The entries must be repeated verbatim, and their images left out.

◇ ◇ ◇ ◇ ◇

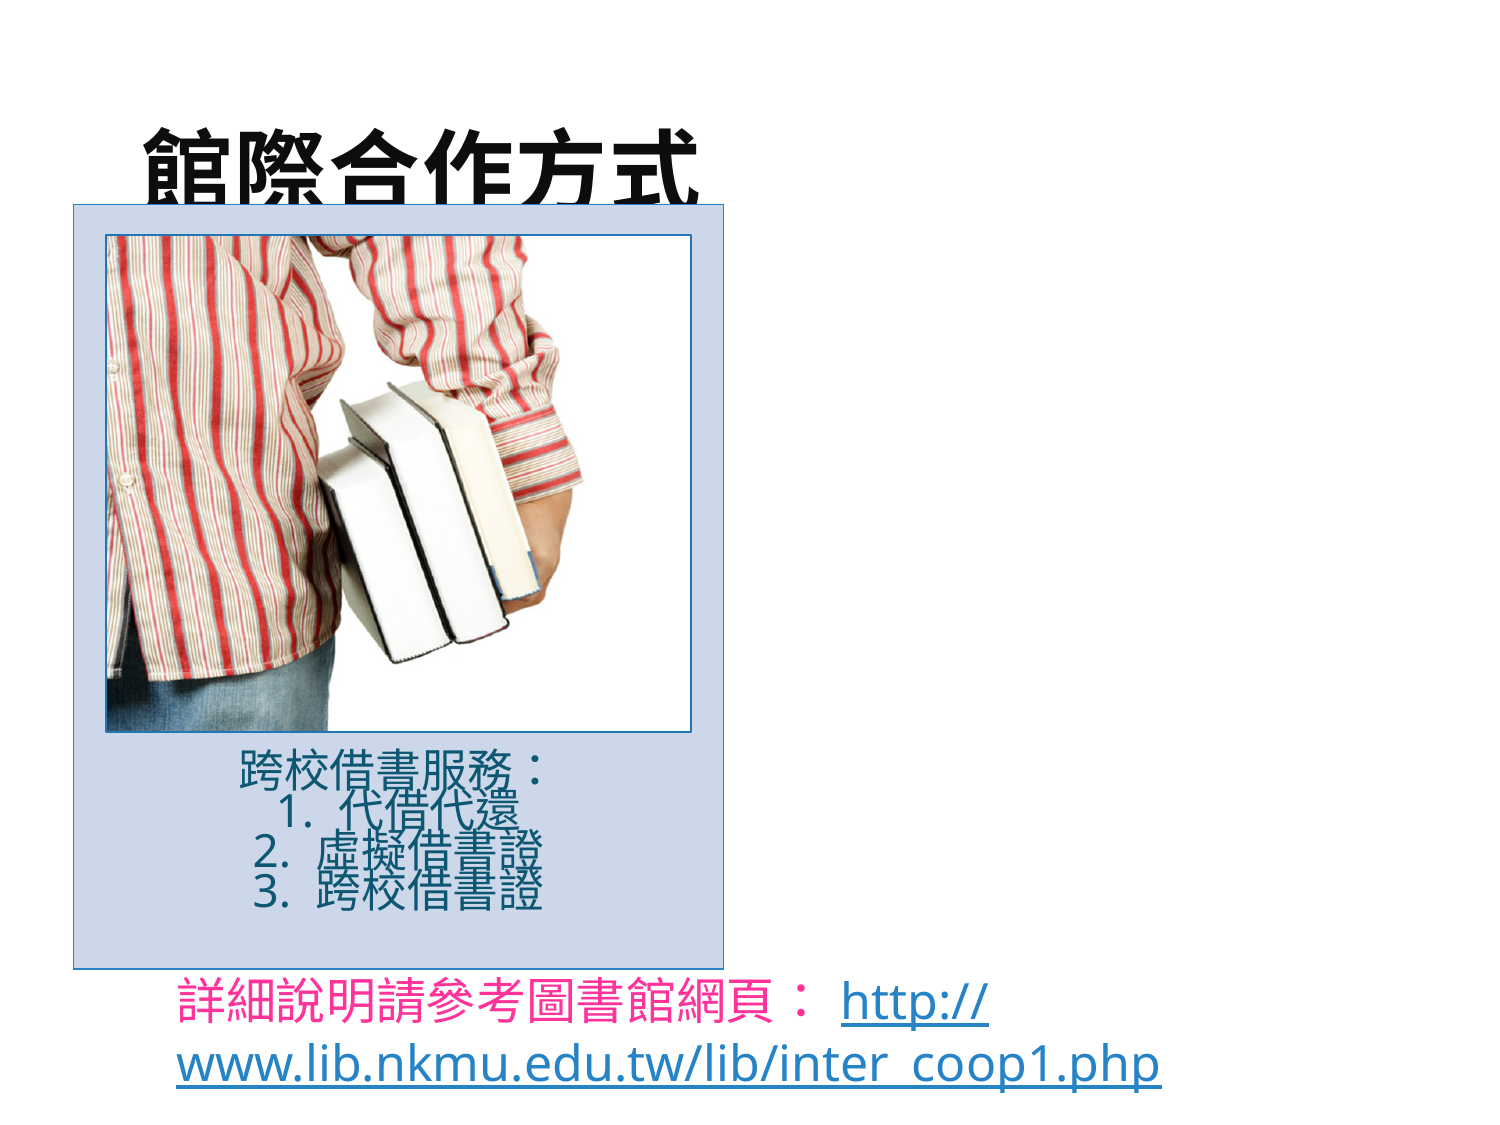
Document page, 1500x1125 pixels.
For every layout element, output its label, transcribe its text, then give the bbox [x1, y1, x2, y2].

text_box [73, 204, 1439, 1012]
title 館際合作方式 [126, 56, 1322, 199]
list 詳細說明請參考圖書館網頁：http://www.lib.nkmu.edu.tw/lib/inter_coop1.php [161, 959, 1492, 1117]
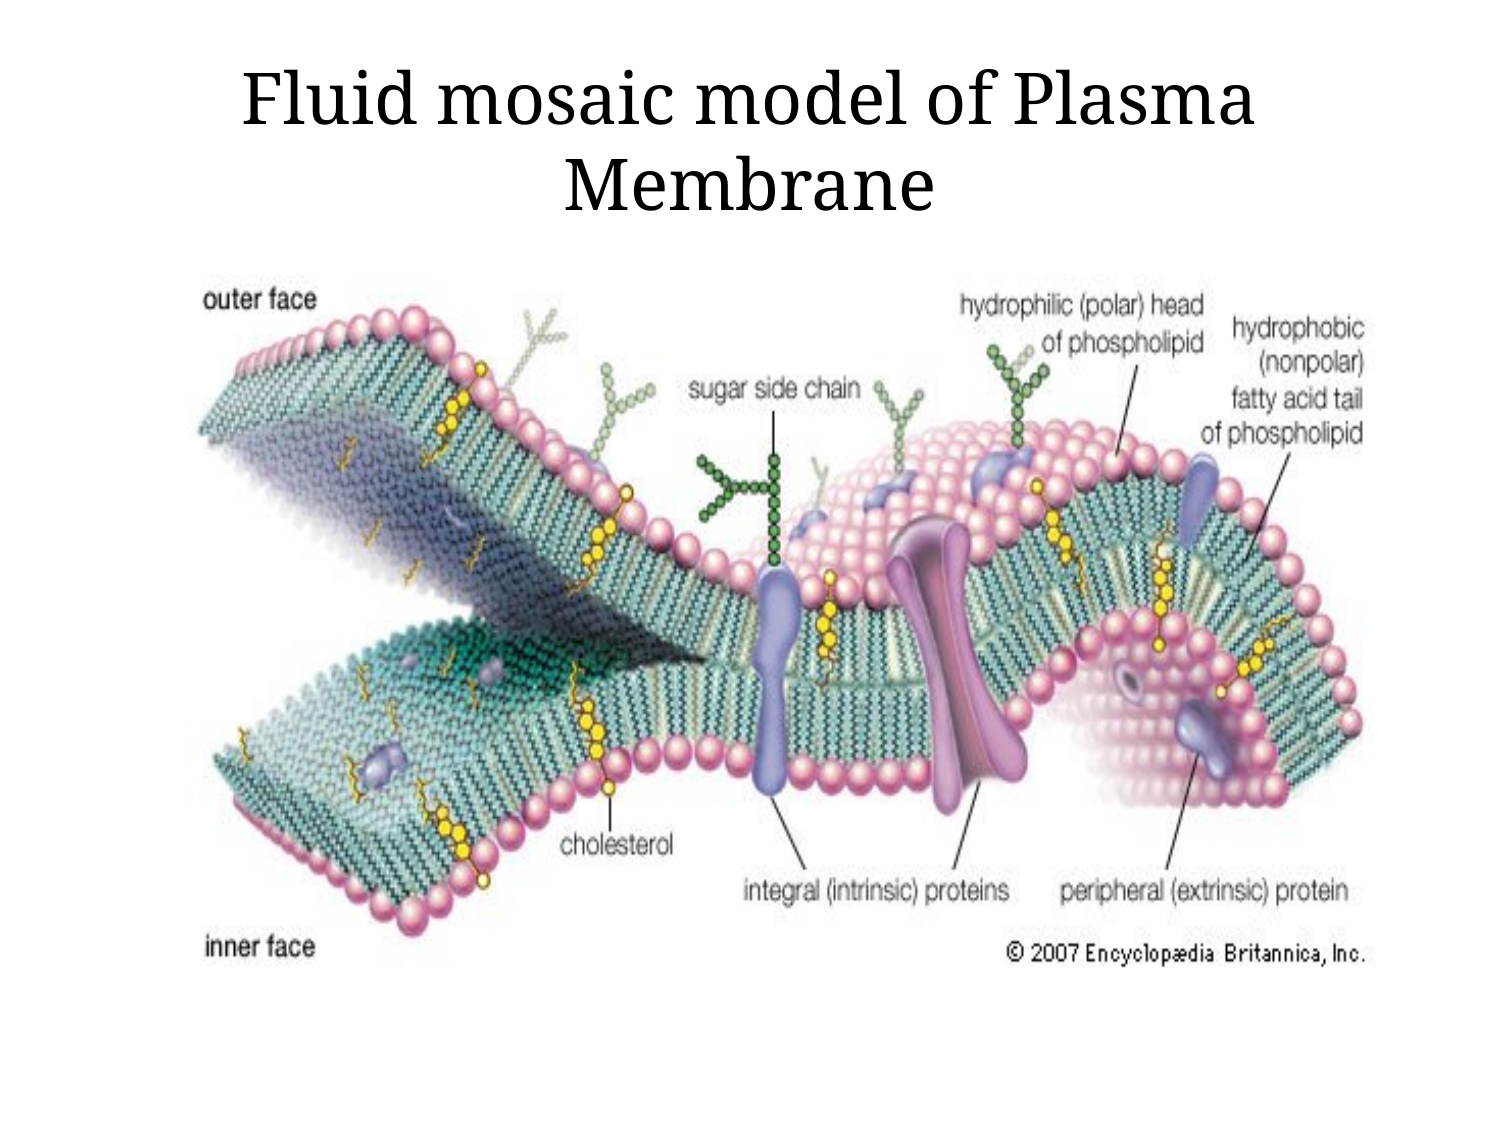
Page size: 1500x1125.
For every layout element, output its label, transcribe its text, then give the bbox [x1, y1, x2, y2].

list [187, 274, 1376, 976]
title Fluid mosaic model of Plasma Membrane [75, 45, 1425, 233]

◇ ◇ ◇ ◇ ◇

TASK ANSWER:
Document page, 1500x1125 pixels.
For every layout element, output its label, transcribe its text, then give the bbox [x1, y1, x2, y2].

text_box [73, 204, 1439, 1012]
title 館際合作方式 [126, 56, 1322, 199]
list 詳細說明請參考圖書館網頁：http://www.lib.nkmu.edu.tw/lib/inter_coop1.php [161, 959, 1492, 1117]
Page size: 1500x1125.
For every layout element, output its label, transcribe its text, then give the bbox [x1, y1, x2, y2].

list [187, 274, 1376, 976]
title Fluid mosaic model of Plasma Membrane [75, 45, 1425, 233]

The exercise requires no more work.